Things to watch in 2022: inflation, interest rates, and unemployment

Welcome to 2022, and as we enter our third pandemic year it’s a good time to pause and look ahead to what we can expect from another year of twists and turns.

If we’ve learned nothing else over the past two years, it’s that it takes a brave person to try and look too far into the future, but there are a few things floating on the breeze that are worth paying attention to.

First, let’s talk about the share market. It’s going through a very volatile period and last week went into a “correction”, which means it dropped 10% of its value very quickly.

For investors – whether you invest directly or through your superannuation – this means losses, which is something we haven’t really experienced since the pandemic began.

What caused the correction? Concerns around inflation, interest rates, and unemployment.

Inflation is currently being driven by demand for goods outstripping supply, with global supply chains still struggling to recover from COVID disruptions. As a result, we’re paying more for things like petrol, and while labour costs are increasing, there’s been no real increase in wages to allow people to keep up with the rising cost of living. With inflation currently at 3.5%, that’s putting pressure on the family budget.

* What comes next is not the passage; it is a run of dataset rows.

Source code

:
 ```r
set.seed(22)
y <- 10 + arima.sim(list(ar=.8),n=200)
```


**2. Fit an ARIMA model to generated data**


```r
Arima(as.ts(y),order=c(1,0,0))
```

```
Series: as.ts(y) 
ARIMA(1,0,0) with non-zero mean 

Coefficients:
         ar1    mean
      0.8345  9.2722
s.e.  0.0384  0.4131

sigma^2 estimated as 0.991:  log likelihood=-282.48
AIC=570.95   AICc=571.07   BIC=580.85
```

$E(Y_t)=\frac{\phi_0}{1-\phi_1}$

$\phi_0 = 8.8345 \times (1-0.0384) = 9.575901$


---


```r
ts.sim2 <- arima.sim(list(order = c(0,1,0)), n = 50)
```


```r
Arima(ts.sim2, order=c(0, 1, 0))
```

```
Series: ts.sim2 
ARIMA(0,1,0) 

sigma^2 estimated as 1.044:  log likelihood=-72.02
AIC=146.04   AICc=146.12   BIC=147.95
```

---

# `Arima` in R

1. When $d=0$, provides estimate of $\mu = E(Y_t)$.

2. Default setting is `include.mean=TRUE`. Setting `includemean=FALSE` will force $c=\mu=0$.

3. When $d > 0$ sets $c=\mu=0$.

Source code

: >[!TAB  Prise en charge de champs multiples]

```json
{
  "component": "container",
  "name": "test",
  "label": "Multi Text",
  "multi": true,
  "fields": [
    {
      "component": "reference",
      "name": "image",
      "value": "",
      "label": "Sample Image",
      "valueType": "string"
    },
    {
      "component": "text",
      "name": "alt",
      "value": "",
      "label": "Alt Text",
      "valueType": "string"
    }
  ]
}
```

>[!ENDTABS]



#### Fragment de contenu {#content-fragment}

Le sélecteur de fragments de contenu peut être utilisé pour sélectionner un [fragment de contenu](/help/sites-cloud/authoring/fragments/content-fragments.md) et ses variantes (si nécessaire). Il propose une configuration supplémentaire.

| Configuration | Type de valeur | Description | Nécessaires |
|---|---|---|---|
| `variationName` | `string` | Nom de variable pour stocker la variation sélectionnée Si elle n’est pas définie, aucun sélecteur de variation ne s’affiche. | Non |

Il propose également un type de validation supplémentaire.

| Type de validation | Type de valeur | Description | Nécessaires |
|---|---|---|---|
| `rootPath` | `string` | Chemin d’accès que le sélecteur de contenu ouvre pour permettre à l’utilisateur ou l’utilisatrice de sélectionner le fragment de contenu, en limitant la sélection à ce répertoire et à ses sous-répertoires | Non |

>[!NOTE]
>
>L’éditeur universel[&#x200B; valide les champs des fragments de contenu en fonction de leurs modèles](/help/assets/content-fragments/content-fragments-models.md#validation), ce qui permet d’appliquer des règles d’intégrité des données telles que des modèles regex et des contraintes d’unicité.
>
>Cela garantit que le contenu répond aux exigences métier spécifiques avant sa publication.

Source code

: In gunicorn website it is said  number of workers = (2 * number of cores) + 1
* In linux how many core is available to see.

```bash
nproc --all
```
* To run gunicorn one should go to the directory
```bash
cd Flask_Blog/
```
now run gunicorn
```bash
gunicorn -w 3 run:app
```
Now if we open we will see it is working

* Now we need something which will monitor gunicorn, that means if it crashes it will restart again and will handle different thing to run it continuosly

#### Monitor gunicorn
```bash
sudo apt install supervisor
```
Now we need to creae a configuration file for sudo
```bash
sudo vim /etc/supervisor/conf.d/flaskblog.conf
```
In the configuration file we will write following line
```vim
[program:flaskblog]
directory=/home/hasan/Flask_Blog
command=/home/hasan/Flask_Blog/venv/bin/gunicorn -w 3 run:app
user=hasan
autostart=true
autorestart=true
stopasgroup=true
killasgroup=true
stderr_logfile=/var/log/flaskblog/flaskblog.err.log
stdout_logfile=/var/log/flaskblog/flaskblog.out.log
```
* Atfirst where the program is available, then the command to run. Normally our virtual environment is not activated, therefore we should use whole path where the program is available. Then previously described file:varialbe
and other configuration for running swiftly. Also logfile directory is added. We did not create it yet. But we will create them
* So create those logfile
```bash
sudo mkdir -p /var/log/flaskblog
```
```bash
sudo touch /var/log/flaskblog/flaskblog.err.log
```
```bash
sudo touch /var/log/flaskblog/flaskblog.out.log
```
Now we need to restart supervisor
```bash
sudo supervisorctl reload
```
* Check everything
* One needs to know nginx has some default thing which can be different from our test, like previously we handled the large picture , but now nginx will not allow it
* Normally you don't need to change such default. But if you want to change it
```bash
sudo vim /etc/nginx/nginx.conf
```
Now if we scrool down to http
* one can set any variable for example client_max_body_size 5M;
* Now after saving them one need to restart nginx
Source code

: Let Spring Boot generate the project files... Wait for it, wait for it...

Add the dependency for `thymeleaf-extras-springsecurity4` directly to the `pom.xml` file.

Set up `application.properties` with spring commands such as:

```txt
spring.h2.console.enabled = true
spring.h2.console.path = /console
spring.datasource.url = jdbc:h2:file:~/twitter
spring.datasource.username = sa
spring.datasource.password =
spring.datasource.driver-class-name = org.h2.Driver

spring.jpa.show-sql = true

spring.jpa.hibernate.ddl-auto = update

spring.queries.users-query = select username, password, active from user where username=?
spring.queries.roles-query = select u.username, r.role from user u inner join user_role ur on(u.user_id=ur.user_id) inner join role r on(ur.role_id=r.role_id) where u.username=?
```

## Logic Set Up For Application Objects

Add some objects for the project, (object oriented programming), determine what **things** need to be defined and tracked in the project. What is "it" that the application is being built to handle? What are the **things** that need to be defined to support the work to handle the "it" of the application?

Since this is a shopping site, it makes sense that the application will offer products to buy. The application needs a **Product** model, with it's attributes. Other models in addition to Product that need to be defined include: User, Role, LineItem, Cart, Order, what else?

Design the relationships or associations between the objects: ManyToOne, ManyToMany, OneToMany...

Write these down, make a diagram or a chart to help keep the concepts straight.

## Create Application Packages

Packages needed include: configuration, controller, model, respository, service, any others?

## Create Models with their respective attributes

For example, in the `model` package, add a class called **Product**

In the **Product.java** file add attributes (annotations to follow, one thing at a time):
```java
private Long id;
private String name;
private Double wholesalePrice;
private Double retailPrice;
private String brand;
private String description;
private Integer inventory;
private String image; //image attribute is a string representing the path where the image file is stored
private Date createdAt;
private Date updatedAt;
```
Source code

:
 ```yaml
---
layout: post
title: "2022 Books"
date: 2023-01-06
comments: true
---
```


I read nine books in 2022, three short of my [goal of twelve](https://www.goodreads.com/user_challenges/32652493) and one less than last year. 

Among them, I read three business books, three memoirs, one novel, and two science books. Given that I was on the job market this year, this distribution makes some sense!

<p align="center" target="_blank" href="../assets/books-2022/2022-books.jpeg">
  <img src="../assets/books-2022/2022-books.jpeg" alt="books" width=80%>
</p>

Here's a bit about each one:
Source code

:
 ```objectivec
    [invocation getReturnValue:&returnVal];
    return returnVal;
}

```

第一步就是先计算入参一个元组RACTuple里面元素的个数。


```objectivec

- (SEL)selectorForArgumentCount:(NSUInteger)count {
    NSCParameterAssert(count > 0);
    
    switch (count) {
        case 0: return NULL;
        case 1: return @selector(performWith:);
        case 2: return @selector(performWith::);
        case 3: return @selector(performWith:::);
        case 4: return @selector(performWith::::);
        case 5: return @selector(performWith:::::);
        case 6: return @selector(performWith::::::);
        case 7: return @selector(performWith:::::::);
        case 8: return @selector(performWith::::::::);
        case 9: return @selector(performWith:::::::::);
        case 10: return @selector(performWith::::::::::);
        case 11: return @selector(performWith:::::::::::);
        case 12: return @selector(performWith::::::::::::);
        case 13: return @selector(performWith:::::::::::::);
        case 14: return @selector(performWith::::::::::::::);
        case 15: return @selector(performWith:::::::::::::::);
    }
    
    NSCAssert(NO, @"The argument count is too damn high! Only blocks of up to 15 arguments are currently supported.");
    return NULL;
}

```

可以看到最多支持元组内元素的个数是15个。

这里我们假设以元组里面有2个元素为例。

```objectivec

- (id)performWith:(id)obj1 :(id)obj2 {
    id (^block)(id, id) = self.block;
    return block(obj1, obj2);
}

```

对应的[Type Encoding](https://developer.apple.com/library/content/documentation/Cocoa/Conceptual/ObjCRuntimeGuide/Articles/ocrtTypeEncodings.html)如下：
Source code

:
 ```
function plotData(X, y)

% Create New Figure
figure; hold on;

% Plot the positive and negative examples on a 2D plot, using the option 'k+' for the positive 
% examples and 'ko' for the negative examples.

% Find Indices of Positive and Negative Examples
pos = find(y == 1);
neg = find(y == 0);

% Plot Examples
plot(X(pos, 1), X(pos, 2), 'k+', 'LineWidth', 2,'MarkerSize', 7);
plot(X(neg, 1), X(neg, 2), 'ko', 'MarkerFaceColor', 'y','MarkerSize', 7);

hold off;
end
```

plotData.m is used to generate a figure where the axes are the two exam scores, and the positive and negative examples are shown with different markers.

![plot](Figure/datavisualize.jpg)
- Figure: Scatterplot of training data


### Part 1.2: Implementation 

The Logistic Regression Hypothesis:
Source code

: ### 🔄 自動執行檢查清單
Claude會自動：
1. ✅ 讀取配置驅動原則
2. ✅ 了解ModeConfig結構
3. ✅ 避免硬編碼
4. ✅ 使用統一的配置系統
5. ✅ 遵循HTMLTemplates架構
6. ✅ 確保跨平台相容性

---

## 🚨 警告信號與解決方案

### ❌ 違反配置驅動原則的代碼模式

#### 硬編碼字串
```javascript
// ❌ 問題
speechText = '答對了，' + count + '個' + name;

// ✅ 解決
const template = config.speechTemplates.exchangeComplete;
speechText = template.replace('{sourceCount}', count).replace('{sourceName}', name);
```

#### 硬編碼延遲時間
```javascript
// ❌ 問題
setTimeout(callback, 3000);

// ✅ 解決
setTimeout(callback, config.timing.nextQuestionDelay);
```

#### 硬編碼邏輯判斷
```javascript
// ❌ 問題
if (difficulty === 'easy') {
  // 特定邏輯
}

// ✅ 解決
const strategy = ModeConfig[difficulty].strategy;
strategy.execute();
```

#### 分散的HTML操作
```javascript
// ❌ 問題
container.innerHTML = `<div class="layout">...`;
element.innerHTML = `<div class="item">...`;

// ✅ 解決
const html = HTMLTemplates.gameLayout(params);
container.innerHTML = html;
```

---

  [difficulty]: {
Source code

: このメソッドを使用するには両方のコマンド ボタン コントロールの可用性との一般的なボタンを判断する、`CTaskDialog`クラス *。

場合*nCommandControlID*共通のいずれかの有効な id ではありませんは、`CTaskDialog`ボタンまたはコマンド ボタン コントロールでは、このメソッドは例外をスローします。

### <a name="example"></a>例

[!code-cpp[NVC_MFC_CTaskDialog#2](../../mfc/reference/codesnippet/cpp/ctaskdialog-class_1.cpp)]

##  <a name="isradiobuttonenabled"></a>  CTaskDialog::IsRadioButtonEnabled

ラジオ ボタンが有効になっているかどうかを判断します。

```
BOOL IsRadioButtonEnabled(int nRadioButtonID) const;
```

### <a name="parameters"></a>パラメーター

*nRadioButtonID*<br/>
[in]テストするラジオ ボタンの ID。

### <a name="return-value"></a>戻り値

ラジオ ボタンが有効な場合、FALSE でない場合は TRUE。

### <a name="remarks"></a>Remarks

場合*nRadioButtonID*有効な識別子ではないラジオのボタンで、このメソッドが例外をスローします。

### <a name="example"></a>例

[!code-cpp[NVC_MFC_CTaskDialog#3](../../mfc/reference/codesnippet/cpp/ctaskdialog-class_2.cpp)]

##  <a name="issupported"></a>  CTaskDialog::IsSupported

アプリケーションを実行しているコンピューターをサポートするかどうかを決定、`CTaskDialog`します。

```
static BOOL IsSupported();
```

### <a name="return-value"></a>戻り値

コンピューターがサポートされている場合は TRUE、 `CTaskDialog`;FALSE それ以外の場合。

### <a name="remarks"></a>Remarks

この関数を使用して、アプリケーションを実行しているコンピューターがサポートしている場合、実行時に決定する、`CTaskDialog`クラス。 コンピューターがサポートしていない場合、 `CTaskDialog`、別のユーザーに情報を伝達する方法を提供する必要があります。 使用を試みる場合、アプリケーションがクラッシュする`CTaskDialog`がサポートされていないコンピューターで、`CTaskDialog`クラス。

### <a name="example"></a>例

This is compounded by the looming spectre of interest rates increasing in the not-too-distant future. The Reserve Bank met yesterday for the first time this year and left the official cash rate on hold at record lows for the moment, and their commentary indicated they wouldn’t look to move until inflation decreases to between 2-3%. The potential increase date we’ve mentioned many times is 2024 but it will be sooner than that if inflation remains high.

However, that doesn’t mean that the banks feel the same way, with some fixed loan rates already creeping upwards, and some indications that variable rates may follow later in the year, that means more pressure on the family budget.

The other factor lolling about is the unemployment rate, which on face value appears to be heading in the right direction. It’s possible unemployment will drop to below 4% this year, which would be welcome news for the Morrison government, with an election fast approaching.

However, what’s lying beneath the numbers is a widespread reduction of hours for many employees, so while the overall unemployment numbers are decreasing, many workers are actually seeing their hours and therefore income decrease as well, which is putting even more pressure on the family budget.

The take-way here is that while things may be looking ok on the surface, we should all continue to brace for another year of volatility and uncertainty. And while many of us managed to cut our spending during the extended lockdowns of 2020 and 2021, it’s now more important than ever to be mindful of discretionary spending with inflation and interest rates heading north, and income heading south.